* _Problem to work on_
Nothing but the lines from the start of the entries through the line holding "5: (445, 402, 0.89)" is to be repeated, exactly and with pictures excluded.

Input for this task Start Marker

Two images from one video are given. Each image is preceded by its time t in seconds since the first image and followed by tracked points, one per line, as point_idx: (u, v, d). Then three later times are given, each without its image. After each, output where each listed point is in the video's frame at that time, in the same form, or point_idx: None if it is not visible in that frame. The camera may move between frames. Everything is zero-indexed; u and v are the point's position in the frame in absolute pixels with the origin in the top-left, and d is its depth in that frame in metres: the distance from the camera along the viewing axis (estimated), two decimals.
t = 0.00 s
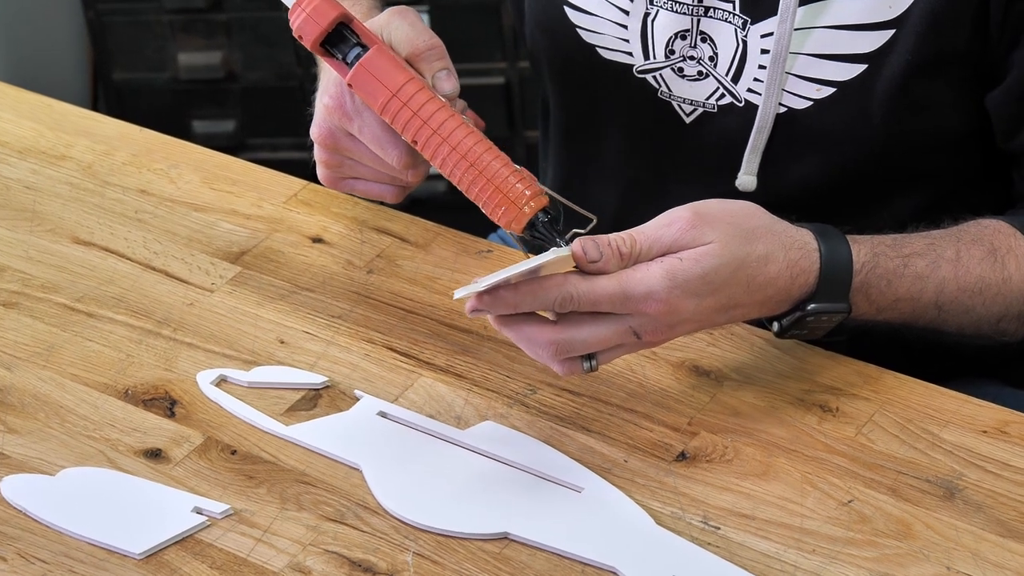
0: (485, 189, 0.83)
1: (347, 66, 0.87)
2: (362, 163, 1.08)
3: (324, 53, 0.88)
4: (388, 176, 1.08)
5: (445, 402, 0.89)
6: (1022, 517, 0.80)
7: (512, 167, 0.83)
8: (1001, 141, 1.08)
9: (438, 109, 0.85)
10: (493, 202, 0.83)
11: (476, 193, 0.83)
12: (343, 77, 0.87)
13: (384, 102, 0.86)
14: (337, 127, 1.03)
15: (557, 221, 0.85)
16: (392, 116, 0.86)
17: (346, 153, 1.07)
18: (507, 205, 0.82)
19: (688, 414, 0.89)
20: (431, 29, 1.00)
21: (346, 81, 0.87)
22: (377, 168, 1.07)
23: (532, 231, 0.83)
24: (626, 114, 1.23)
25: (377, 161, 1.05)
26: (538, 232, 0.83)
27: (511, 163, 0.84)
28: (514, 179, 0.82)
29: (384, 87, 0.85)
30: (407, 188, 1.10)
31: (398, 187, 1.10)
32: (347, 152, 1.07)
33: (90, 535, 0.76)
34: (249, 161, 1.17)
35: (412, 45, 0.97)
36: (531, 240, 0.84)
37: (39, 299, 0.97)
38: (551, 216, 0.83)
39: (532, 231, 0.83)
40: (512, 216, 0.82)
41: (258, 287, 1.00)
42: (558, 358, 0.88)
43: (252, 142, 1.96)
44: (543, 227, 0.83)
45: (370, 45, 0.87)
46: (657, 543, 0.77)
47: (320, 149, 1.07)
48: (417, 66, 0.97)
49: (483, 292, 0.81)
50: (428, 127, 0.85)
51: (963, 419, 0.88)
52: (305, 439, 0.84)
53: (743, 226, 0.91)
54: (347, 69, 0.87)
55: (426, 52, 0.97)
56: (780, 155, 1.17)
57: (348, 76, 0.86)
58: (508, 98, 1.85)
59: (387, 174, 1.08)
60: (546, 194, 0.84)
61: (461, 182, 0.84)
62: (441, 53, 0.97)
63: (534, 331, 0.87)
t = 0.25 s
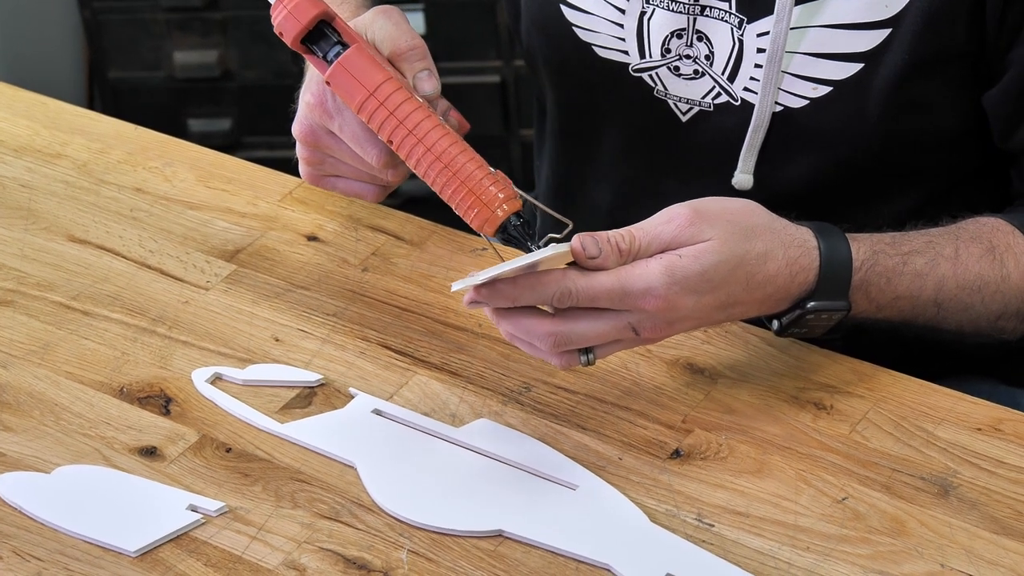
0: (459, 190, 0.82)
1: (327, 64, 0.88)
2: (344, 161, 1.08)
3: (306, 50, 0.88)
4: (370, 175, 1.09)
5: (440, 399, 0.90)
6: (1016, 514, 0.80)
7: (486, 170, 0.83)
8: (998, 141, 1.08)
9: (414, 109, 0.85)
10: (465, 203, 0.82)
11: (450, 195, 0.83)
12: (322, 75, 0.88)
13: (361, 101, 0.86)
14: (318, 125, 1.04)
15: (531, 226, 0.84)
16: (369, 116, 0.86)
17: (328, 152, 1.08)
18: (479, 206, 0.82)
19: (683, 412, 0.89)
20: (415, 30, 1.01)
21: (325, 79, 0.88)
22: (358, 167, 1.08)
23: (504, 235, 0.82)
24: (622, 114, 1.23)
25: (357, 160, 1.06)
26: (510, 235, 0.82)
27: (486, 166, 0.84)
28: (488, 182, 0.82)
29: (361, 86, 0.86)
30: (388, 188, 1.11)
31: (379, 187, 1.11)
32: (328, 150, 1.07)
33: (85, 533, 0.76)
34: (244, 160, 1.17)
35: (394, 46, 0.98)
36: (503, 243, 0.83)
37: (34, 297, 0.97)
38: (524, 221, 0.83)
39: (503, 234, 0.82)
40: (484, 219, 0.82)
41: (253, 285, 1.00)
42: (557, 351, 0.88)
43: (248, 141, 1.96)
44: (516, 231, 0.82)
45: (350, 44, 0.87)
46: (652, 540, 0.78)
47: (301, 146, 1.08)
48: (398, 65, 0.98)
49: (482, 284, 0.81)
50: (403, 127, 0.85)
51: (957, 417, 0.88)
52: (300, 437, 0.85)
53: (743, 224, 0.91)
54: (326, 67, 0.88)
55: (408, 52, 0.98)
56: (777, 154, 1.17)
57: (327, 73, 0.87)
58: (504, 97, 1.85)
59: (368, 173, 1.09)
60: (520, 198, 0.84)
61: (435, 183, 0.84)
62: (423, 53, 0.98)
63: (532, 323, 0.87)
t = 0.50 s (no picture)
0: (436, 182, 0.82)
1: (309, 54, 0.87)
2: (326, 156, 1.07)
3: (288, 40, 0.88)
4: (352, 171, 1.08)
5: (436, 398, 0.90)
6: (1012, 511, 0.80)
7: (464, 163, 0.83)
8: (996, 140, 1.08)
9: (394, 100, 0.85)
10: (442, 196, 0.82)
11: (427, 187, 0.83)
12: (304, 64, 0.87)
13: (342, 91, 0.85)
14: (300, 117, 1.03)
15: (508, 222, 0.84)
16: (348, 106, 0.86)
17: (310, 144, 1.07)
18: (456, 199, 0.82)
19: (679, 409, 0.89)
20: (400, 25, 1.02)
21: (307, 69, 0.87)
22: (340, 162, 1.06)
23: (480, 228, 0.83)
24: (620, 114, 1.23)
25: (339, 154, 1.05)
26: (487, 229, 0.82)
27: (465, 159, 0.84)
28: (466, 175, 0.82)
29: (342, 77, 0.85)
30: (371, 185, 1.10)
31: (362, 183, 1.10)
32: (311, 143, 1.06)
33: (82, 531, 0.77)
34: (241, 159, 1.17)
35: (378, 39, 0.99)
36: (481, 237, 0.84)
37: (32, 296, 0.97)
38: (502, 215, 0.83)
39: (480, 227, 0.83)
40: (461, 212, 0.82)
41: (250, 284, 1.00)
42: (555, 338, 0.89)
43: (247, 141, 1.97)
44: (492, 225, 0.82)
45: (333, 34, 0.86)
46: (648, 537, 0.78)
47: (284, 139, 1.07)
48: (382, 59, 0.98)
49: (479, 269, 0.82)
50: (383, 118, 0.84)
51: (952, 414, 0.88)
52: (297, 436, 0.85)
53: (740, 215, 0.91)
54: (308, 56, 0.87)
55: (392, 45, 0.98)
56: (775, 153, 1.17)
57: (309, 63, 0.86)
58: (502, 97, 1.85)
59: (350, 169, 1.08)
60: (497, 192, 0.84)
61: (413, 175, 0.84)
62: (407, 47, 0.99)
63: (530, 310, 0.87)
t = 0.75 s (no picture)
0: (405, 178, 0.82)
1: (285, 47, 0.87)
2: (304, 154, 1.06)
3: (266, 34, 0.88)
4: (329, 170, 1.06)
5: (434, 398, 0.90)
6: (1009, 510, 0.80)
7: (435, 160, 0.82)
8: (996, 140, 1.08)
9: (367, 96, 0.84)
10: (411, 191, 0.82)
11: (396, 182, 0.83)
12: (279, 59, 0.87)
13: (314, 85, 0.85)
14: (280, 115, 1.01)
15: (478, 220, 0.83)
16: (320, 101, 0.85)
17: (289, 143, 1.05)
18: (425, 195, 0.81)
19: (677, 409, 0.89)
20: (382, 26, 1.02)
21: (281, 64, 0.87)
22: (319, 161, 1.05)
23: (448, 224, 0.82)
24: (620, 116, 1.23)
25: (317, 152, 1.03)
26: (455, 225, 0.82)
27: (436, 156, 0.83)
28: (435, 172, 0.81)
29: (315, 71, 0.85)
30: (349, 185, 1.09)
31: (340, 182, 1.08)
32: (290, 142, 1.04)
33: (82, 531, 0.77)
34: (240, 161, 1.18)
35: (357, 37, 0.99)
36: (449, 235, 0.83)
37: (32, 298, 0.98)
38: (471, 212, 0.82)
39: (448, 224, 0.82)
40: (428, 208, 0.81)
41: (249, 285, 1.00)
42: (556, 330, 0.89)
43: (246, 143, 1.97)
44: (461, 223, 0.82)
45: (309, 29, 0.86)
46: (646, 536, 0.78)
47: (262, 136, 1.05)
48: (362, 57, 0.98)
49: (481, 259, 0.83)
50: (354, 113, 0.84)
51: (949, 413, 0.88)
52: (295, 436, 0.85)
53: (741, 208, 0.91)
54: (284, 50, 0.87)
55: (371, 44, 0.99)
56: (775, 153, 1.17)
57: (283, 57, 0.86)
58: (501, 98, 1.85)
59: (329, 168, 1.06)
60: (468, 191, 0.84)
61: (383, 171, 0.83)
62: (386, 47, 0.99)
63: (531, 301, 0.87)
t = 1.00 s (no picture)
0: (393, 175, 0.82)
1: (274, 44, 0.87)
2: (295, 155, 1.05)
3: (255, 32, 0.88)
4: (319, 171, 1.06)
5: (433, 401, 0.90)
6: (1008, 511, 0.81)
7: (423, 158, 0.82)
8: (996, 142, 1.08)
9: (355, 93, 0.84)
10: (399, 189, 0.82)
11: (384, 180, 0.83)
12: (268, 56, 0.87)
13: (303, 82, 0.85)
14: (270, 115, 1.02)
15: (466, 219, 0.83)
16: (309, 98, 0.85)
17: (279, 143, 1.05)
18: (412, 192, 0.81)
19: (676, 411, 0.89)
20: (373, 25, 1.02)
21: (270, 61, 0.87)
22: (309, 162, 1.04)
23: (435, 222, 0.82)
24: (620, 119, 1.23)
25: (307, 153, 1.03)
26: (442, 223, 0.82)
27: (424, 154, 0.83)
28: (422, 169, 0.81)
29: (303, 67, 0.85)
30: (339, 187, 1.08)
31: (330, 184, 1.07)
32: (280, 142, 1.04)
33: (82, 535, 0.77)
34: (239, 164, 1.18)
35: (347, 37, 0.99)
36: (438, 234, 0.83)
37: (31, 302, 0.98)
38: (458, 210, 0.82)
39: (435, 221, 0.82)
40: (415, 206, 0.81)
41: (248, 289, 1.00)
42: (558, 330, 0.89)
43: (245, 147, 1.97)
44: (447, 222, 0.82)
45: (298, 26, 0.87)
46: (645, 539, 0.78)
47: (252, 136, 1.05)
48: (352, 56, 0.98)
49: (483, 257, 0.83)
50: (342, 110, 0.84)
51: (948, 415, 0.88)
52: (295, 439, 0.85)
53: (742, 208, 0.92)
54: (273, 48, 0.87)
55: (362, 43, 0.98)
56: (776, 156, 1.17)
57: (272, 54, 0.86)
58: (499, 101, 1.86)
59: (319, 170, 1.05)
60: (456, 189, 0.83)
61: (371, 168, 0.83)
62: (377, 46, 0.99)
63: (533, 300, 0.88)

Input for this task End Marker

* _Result below_
Two images from one video are given. Each image is preceded by its time t in seconds since the first image and followed by tracked points, one per line, as point_idx: (u, v, d). Then three later times are given, each without its image. After each, output where each listed point is in the video's frame at that time, in the same form, or point_idx: None if it is not visible in that frame. The camera may move between frames. Everything is zero-indexed; u and v are the point's position in the frame in absolute pixels with the origin in the top-left, and d is its depth in that frame in metres: the distance from the camera along the viewing axis (estimated), two decimals.
t = 0.00 s
0: (485, 189, 0.83)
1: (347, 66, 0.87)
2: (362, 163, 1.08)
3: (324, 53, 0.88)
4: (388, 176, 1.08)
5: (445, 402, 0.89)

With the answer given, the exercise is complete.